„Mittelrhein Musikfestival“ machte Halt in der Sayner Abtei
Spannende Reise in Schuberts „Träume vom verlorenen Paradies“
Bendorf-Sayn. Seit 15 Jahren finden im Sommer an besonders schönen historischen Orten im gesamten Mittelrheintal hochkarätige kulturelle Veranstaltungen statt. Unter dem Namen „Mittelrhein Musikfestival“ sind diese weit über die Region hinaus bekannt geworden und erfreuen sich großer Beliebtheit - in diesem Sommer mehr als 30 Veranstaltungen. Die Festivalleitung und Intendanz hat Ulrike Piel.
Am letzten Samstag trafen sich, vor so gut wie ausverkauftem Haus, Wort und Musik im Kreuzgang der Sayner Abtei - die Schauspielerin Katja Riemann und der Pianist Sebastian Knauer.
Nach einer Idee von Sebastian Knauer (die Texte stellte Wolfgang Knauer zusammen) konnten die Besucher private Einblicke in Franz Schuberts Tagebücher, seine bewegenden eigenen Gedichte und seine Briefwechsel erleben, dazu seine Impromptus op. 90 & op. 142 am Flügel - Katja Riemann rezitierte, Sebastian Knauer spielte den Flügel.
Ohne Übertreibung kann man sagen, dass dieses Musik- und Worterlebnis im Sayner Kreuzgang eine sehr außergewöhnliche Veranstaltung war. Die Schauspielerin und der Pianist gaben durch ihre Kunst einen wahren Einblick in Franz Schubert „Träume vom verlorenen Paradies“ - so der Untertitel der Veranstaltung.Der Besucher konnte den Eindruck gewinnen, bei Schuberts förmlich durch das Fenster, manchmal sogar durch das Schlüsselloch in seine Stube zu blicken, teilzunehmen an seinem Leben, was ihn berührt und das, was seine Freundin für ihn empfindet.

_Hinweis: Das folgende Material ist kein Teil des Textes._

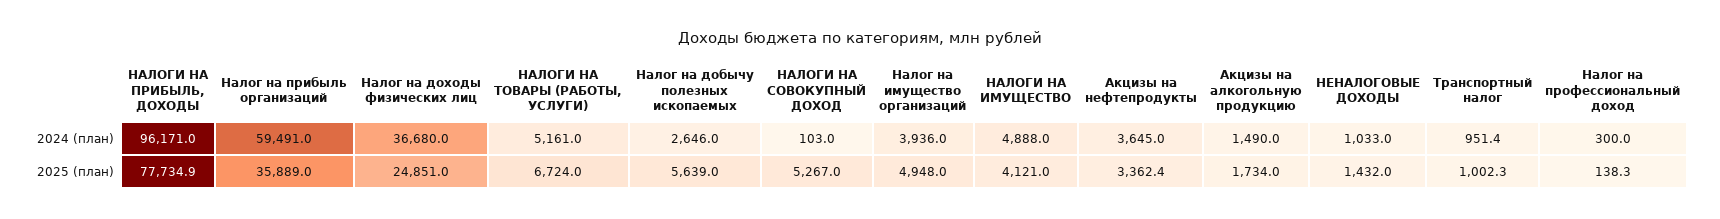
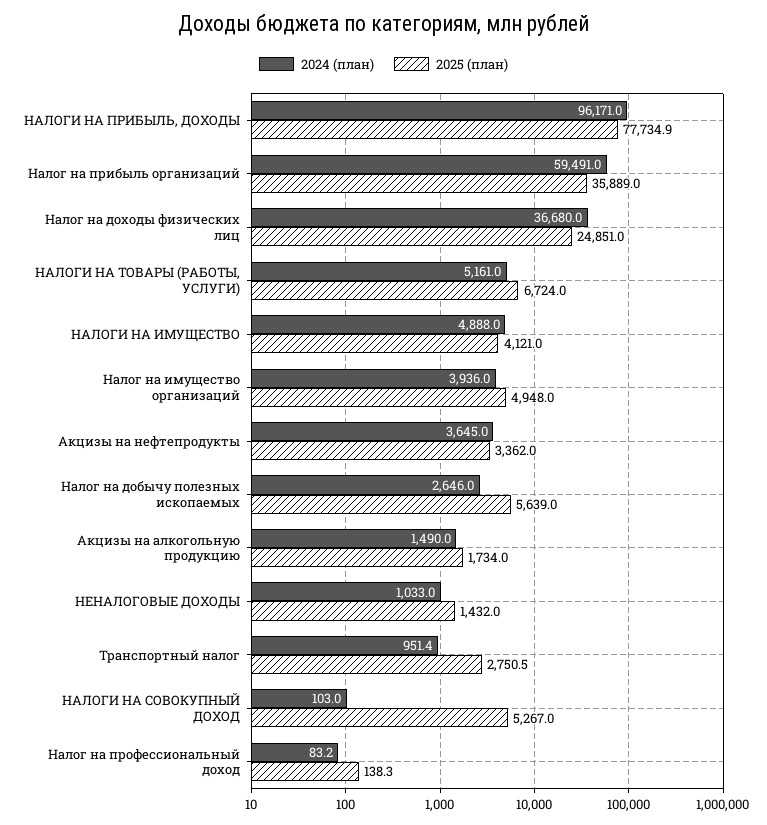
2024 (план), Налог на профессиональный доход: 300 -> 83.2
2025 (план), Акцизы на нефтепродукты: 3362.4 -> 3362
2025 (план), Транспортный налог: 1002.3 -> 2750.5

Durch ihre große Schauspielkunst konnte Katja Riemann diese Intimität entstehen lassen - so dicht, dass man selbst bei hochsommerlichen Temperaturen meinte, Gänsehaut zu bekommen. Riemanns Mimik ist fantastisch wandelbar, sie nimmt keinen Blickkontakt mit dem Zuschauer auf, schaut nach den rezitierten Texten mal träumerisch, mal verliebt, mal nachdenklich oder traurig in die Ferne. Dabei sitzt sie mehr als 80 Minuten ohne Pause auf einem Stuhl, sich kaum bewegend - beachtliche Leistung. Den Texten antwortet Sebastian Knauer mit Schuberts Musik und das in einer perfekten Interpretation - wirklich klasse. Und wenn dann im Garten der Abtei die Nachtigall zu singen beginnt, die Turmuhr schlägt und zufällig parallel mit dem letzten Klavierton verstummt, ist das schon ein Zauber, dem sich der Zuhörer kaum entziehen kann - er wird zurückgeführt in eine Zeit, in der man noch Briefe statt SMS oder Emails schrieb und mit der Postkutsche reiste und nicht mit dem Flieger.
Franz Schubert wurde 1797 als 13. Kind von 16 Kindern geboren und starb mit nur 31 Jahren, vermutlich an einer Infektion.
Katja Riemann gab gerne Autogramme.
Die Künstlerin entführte die Besucher zu einer musikalischen Traumreise.